Accuracy - Across population - Bayesian variable selection - GBLUP - Genomic prediction - Number of independent chromosome segments
Background: The use of information across populations is an attractive approach to increase the accuracy of genomic prediction for numerically small populations. However, accuracies of across population genomic prediction, in which reference and selection individuals are from different populations, are currently disappointing. It has been shown for within population genomic prediction that Bayesian variable selection models outperform GBLUP models when the number of QTL underlying the trait is low. Therefore, our objective was to identify across population genomic prediction scenarios in which Bayesian variable selection models outperform GBLUP in terms of prediction accuracy. In this study, high density genotype information of 1033 Holstein Friesian, 105 Groningen White Headed, and 147 Meuse-Rhine-Yssel cows were used. Phenotypes were simulated using two changing variables: (1) the number of QTL underlying the trait (3000, 300, 30, 3), and (2) the correlation between allele substitution effects of QTL across populations, i.e. the genetic correlation of the simulated trait between the populations (1.0, 0.8, 0.4). Results: The accuracy obtained by the Bayesian variable selection model was depending on the number of QTL underlying the trait, with a higher accuracy when the number of QTL was lower. This trend was more pronounced for across population genomic prediction than for within population genomic prediction. It was shown that Bayesian variable selection models have an advantage over GBLUP when the number of QTL underlying the simulated trait was small.
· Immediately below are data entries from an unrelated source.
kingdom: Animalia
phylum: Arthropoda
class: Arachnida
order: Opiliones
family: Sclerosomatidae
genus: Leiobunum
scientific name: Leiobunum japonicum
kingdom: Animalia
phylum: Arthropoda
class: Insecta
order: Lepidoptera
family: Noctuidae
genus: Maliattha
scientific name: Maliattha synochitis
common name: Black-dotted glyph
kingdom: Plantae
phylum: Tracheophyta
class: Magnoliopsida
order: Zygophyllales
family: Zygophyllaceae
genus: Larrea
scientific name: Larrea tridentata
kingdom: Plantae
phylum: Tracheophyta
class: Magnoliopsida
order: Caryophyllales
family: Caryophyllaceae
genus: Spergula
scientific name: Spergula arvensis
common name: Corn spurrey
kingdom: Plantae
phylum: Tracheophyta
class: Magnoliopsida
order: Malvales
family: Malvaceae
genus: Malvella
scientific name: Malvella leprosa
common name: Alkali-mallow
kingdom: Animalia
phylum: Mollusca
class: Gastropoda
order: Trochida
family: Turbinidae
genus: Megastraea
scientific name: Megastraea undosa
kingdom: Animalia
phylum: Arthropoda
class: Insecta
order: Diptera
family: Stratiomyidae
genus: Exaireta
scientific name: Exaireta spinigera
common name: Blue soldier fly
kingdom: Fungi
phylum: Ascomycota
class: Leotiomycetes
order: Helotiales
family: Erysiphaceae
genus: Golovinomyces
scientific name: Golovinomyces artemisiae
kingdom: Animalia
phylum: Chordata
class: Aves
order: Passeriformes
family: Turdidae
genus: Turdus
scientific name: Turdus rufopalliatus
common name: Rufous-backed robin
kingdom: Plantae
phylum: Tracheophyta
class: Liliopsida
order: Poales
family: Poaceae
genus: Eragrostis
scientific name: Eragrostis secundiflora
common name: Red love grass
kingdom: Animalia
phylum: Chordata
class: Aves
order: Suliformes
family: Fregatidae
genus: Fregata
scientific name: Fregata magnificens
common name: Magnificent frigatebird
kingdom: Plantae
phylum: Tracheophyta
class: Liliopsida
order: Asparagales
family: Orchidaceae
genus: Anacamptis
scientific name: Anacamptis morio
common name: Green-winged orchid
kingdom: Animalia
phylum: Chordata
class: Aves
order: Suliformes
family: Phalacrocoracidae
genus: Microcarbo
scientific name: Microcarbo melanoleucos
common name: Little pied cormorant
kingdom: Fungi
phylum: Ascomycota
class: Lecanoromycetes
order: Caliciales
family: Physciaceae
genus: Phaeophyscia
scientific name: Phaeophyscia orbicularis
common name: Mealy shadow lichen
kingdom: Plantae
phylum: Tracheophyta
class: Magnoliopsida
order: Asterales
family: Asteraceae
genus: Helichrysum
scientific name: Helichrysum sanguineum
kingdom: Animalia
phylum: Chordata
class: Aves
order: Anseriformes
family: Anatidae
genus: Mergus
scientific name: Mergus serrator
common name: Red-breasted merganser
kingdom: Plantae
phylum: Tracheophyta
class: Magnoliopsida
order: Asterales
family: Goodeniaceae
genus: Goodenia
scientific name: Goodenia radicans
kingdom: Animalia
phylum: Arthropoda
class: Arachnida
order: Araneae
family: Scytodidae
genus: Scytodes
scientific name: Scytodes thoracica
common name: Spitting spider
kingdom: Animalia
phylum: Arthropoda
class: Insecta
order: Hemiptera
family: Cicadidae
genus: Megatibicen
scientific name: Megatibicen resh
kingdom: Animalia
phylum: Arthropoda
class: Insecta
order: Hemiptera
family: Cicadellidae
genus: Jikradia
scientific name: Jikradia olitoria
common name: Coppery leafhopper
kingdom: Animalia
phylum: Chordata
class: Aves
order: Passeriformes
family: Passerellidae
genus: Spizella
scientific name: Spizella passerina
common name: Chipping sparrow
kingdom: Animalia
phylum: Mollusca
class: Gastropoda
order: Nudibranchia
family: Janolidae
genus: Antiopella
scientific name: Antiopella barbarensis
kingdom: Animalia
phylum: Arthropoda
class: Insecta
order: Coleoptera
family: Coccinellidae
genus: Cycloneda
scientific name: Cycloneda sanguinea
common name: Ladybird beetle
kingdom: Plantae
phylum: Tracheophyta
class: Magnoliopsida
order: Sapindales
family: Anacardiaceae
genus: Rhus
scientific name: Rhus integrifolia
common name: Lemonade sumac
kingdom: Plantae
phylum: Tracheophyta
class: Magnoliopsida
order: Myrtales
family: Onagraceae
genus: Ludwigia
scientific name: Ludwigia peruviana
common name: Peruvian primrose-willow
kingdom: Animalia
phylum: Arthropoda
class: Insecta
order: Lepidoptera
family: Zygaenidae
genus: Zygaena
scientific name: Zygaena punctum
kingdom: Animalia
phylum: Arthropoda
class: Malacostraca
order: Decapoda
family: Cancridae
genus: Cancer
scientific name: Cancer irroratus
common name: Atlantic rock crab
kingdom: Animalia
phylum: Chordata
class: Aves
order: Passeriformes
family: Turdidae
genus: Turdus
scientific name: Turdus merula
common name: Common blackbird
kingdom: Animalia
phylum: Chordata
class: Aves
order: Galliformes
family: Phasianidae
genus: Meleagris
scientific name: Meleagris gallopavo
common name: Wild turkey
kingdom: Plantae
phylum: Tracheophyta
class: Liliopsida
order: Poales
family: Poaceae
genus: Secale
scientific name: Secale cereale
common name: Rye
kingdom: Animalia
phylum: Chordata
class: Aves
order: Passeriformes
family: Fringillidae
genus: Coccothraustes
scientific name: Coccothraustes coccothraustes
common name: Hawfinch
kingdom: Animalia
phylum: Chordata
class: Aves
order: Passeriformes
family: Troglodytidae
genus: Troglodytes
This advantage disappeared when the number of QTL underlying the simulated trait was large. The point where the accuracy of Bayesian variable selection and GBLUP became similar was approximately the point where the number of QTL was equal to the number of independent chromosome segments (M e ) across the populations. Conclusion: Bayesian variable selection models outperform GBLUP when the number of QTL underlying the trait is smaller than M e . Across populations, M e is considerably larger than within populations. So, it is more likely to find a number of QTL underlying a trait smaller than M e across populations than within population. Therefore Bayesian variable selection models can help to improve the accuracy of across population genomic prediction.